Why Google are so good at ‘managing’ their staff

Google did their own manager research and found that the most important attribute of a good manager was that they had to be a good coach and empower their team. So how can you be a coach AND a manager?

A manager – controls staff and is focused on the results of right now. They are successful in their ability to delegate responsibilities and always get the job done. They believe their employee’s potential is demonstrated in their abilities today. They care about the success of the business the most because they know it is the business who pays their staff’s wages.

A people coach – guides staff and is focused on the results for the future. They know their employee’s potential is important for results today, but they also understand that only a small part of their potential has been unlocked and with the further guidance they can only get better and better. They care about the success of their employees the most because they know it is their hard work which makes the company succeed and continue to make a profit.

  1. Listen and let your staff provide the answer A good coach will let their staff answer their own questions. When you let them solve their own problems they develop rather than become dependent, which is how you create a successful team. The majority of time, staff only ask questions because they are insecure about their own intellect and they want to gauge your knowledge in comparison to their own. The more they learn to trust their own ideas the more confident and successful they will be.
  2. Be more personal – In order to be a coach you need to take away the scary boss facade, otherwise your staff will never allow you to coach them because they will be too afraid. You must get to know your employees very well so you can correctly understand their strengths and weaknesses. Someone who is intimidating and harsh is not a good coach.
  3. Empathise all of the time – Being a good coach means being able to understand why your staff do certain things and why they work the way that they work.
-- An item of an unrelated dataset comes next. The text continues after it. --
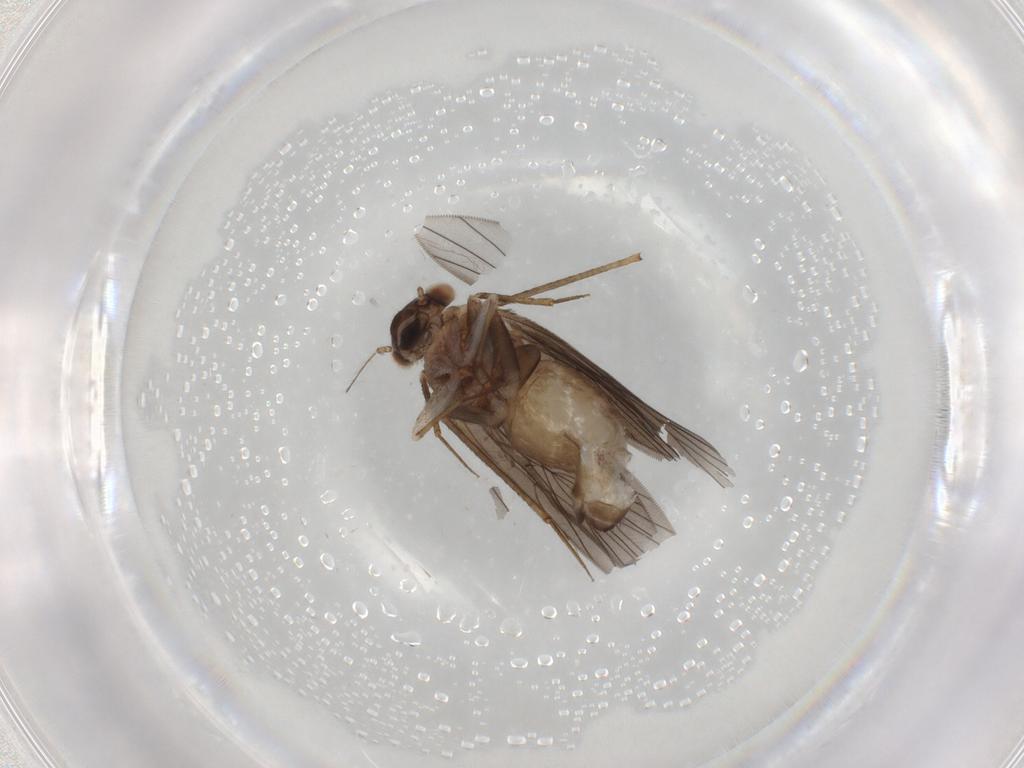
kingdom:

It means you can understand other people’s points of view as well as your own. Having a good level of emotional intelligence will enable you to guide your employees in a way that empowers them and suits them best.
  4. Slow the pace – The easy option when managing is to do jobs yourself or tell staff how they should be done. However, when you slow down and allow them time to figure things out for themselves, you allow them to become more engaged and fulfilled in their role. This is because they are paving the way for themselves, they have a higher investment in their career because it is them who have paved the way rather than you doing it for them.
  5. Take yourself off of the pedestal – A good people developer doesn’t see themselves as better than or superior to their staff. They are level with everyone and see themselves as more of a facilitator of their staff’s success. Coaching is about recognising staff’s ability and getting them to be as good as they can be, rather than recognising their pitfalls and making it clear that you can do it better.
  6. Ask them more questions – If you ever see them handle a situation badly or do a task wrong, instead of immediately telling them what they did wrong, ask them a series of questions of why it was wrong and what they could have done better. This will allow them to think of alternative solutions to the problem and allow you to have a trusting relationship with them. They’ll feel more comfortable discussing their mistakes or flaws with you and this will help you coach them better.
  7.  Don’t switch your ‘coach mode’ on and off  A manager who coaches does so permanently and doesn’t just turn it on when it suits them e.g. at the easiest of times, when they are not rushed or stressed. They realise that coaching should be a continuous priority in order to gain the best results.
  8. Stopping moaning at employees – A bad manager moans at employees about business problems and the need for them to ramp up their performance. This does nothing but makes employees resent you and make their experience a negative one. Instead work out what the root cause of the problem is and try to fix it. e.g. shoes are not coming down to the shop floor fast enough, instead of moaning at the stock room person to be faster. Go upstairs and observe why they are not coming down fast enough. It could be that other members of staff are asking them to do things whilst they are upstairs as well, or that the tickets are not coming through fast enough. Of course if it is because they are simply being slow then you need to address the issue and perhaps coach them out. Which is also an essential part of being a good coach.
  9. Coaching someone out of a job – As well as recognising success, it is also your job to recognise when someone just isn’t going to get any better. The best thing you can do for that employee is to coach them out. It can be embarrassing and humiliating for them if they are struggling or simply aren’t hitting targets time and time again. Simply talk to them and tell them the expectations which were set out when they started their job and how they are not meeting them. The majority of the time they will already know that they are not. Of course, this should be a last resort and the conversation you have after many conversations before, discussing their performance and trying to coach them to do better.